**Task to complete:**
From the text on Maryland's gas tax, pull out the passage from "But while the" to "containing that reform.", word for word.

**Document section:**
#####

The proposed 15 cent increase in the state’s gasoline tax, phased-in over a three year period, is smart because Maryland’s fixed-rate gas tax (23.5 cents per gallon) hasn’t been raised since 1992, and this change would return the tax roughly to its previous buying-power (that is, adjusted to consider the rising cost of road construction).
The proposal is something legislators and their constituents should get behind because poor road conditions and traffic congestion are estimated to cost the average Maryland driver over $2,200 in vehicle repair, gasoline, and safety costs each year. The gas tax increase, however, should only cost the average driver about $77 per year according to a forthcoming Institute on Taxation and Economic Policy (ITEP) analysis.
But while the 15-cent increase is vitally important to Maryland’s roads and transit systems today, this change will only be a Band-Aid fix if legislators fail to combine it with another one of the Commission’s recommendations: allowing the rate to rise alongside the rising cost of construction. Florida already links (or “indexes”) its gas tax rate to the general inflation rate, and thirteen other states allow their gas taxes to grow alongside gas price growth. Just a few months ago, a commission in Pennsylvania proposed a similar measure that would allow their tax rate to grow over time with the price of fuel, and an influential Republican legislator there declared just last week that he would introduce legislation containing that reform.

#####

**Records shown:**
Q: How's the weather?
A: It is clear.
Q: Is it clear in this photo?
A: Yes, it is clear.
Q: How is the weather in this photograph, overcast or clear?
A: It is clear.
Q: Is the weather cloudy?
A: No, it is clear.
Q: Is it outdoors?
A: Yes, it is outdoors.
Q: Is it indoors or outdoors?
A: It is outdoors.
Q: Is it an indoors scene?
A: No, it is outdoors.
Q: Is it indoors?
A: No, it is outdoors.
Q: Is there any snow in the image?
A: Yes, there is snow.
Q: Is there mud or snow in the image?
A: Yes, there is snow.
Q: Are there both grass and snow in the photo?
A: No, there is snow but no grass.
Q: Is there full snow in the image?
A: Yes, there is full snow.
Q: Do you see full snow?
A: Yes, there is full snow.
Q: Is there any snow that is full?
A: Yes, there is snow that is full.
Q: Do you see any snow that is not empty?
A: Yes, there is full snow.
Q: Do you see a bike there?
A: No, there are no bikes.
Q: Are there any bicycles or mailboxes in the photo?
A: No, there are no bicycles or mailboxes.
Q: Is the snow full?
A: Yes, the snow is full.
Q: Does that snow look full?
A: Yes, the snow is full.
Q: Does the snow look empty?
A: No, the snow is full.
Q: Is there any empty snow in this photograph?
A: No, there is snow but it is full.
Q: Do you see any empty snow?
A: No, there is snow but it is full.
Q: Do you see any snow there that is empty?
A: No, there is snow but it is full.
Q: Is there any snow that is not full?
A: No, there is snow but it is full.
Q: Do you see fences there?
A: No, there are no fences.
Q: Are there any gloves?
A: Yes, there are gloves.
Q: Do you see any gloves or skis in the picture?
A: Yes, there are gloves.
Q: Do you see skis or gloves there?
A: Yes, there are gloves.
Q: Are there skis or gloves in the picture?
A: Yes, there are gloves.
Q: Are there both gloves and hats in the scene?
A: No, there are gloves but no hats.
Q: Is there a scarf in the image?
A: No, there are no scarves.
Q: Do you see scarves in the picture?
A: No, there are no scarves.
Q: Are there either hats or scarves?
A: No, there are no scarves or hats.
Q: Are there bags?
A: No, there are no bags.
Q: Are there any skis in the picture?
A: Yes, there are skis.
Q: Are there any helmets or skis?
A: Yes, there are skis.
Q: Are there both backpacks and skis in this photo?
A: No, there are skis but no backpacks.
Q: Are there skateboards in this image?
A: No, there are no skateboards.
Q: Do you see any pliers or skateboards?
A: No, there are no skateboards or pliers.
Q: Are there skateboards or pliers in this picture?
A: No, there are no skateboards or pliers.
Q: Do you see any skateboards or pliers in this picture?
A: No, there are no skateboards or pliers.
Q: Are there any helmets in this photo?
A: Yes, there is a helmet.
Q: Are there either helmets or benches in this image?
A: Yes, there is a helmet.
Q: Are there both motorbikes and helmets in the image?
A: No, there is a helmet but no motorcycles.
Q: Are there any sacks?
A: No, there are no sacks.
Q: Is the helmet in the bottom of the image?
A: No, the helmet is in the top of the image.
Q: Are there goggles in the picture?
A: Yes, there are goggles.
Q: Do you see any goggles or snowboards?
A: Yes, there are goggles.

#####

**Output of the task:**
But while the 15-cent increase is vitally important to Maryland’s roads and transit systems today, this change will only be a Band-Aid fix if legislators fail to combine it with another one of the Commission’s recommendations: allowing the rate to rise alongside the rising cost of construction. Florida already links (or “indexes”) its gas tax rate to the general inflation rate, and thirteen other states allow their gas taxes to grow alongside gas price growth. Just a few months ago, a commission in Pennsylvania proposed a similar measure that would allow their tax rate to grow over time with the price of fuel, and an influential Republican legislator there declared just last week that he would introduce legislation containing that reform.